On January 23, 2020, beginning at 4:19 PM ET and lasting until 5:19 PM ET, the Kustomer API Gateway that serves as the entrypoint for Kustomer’s Prod1 (US) environment experienced severe latency and an elevated error rate. This incident was triggered by a code change that impacted the efficiency of the API Gateway service. As a result, the performance of the Kustomer platform, chat, knowledge base, and web application were severely diminished.
During the impact window, average API latency increased to 7 seconds per request. This impacted all consumers of the Kustomer application APIs, which includes the Kustomer web application, webhooks, and inbound messages. This was resolved by 4:42 PM ET. However, chat and knowledge base continued to experience higher than normal latencies until 5:19 PM ET.
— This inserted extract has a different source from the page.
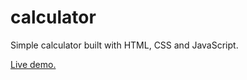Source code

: # calculator
Simple calculator built with HTML, CSS and JavaScript.

[Live demo.](https://sukelully.github.io/calculator/)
The incident was the result of a deploy containing both updated application code and altered memory settings for the underlying application runtime. After testing in an isolated test environment, Kustomer engineers were able to isolate the issue to the changes made to the application’s memory settings. Although these memory settings are in use elsewhere on the platform, the volume and nature of work performed by the API gateway differs from those other services. The result was degraded rather than improved application performance.
The updated runtime settings mentioned above were deployed to the API gateway service at 4:15 PM ET.
As with all sensitive deployments, our engineering team was proactively monitoring application performance during the release. By 4:19 PM ET, the engineering team began to observe increasing latencies in the application. At 4:23 PM ET, the engineering team issued a rollback to reverse the changes. All signs of latency in the primary API Gateway were gone by 4:41 PM ET. We then followed the same steps for the separate API Gateway cluster that powers chat and knowledge base, resulting in full service restoration at 5:19 PM ET.
Additionally, on the day following the incident we ran numerous tests in order to identify the root cause. We managed to verify the updated memory settings as the culprit by running four different tests in an isolated container in production. The results of these tests revealed that regardless of which version of the application code was being run, only those with the updated memory settings exhibited issues.